There are several more instances of artificial intelligence in Industry 4.0, including sustainability, waste reduction, and supply chain management. As computational resources become less expensive and domain expertise proliferates, the number of AI manufacturing applications will undoubtedly rise.
Smart factory simplified
The most common characteristics of today’s smart factories are interconnectivity and data-driven decision-making. Embedded sensors and connected machinery generate Big Data for manufacturing companies. This data contains critical knowledge on almost every facet of the operation. Artificial Intelligence in Industry 4.0 analyzes it for prior patterns and suggests methods for manufacturers to improve. AI also can use data from other areas of the company and its ecosystem of suppliers and dealers to create more detailed insights.
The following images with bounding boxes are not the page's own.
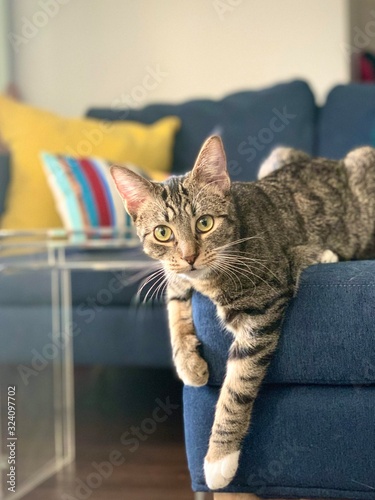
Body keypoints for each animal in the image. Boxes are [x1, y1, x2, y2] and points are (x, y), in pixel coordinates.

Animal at [110, 136, 375, 488]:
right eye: (162, 232)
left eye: (205, 223)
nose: (189, 256)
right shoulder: (176, 275)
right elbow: (175, 303)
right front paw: (188, 363)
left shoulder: (260, 313)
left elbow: (237, 385)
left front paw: (219, 459)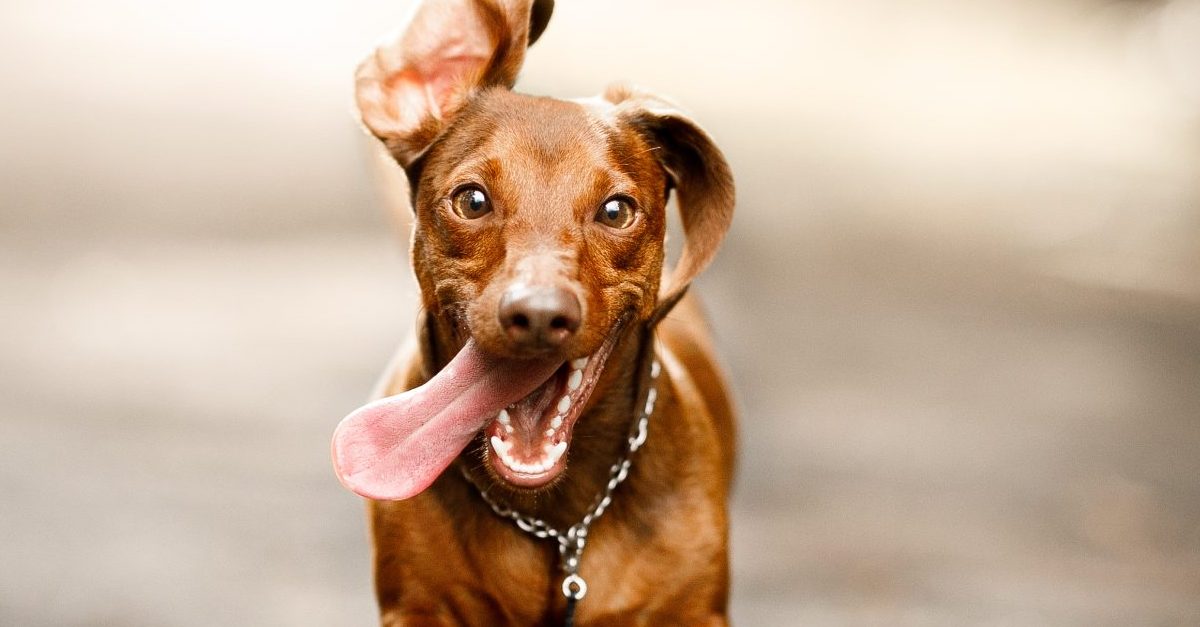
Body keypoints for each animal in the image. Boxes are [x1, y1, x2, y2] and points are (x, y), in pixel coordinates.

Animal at [333, 2, 734, 619]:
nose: (540, 315)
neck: (558, 521)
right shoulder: (418, 606)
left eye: (616, 210)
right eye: (472, 199)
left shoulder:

Smart factories are built on interconnectivity. Real-time data gathered from sensors, machines, and employees on the production floor may be consumed and utilized immediately by other factory assets as well as shared across other components of the software stack, including Enterprise Resource Planning (ERP) and other Business Management systems.
Lights out, dark factory
The term “Dark Factory” (also known as Lights Out Manufacturing) refers to an industrial production facility that is entirely automated, allowing for manufacturing without direct human involvement at the site. From beginning to end, the entire manufacturing process is carried out by automatically controlled machinery. The term alludes to the fact that a facility in which no individuals are employed that need light for their jobs could theoretically be carried out without illumination, in the dark.
Even with the most sophisticated automation, certain tasks still need human attention or, in some cases, the ability to perform them. As a result, some of these factories are only partly automated for periods, such as during particular shifts.
The notion that all manufacturing processes can be fully automated solely according to pre-programmed and established procedures in the dark is a metaphor. In reality, Artificial Intelligence in Industry 4.0 needs to see too. Robotic manufacturing in total darkness is feasible only if the equipment does not employ any optical sensors and no visual monitoring by humans is utilized.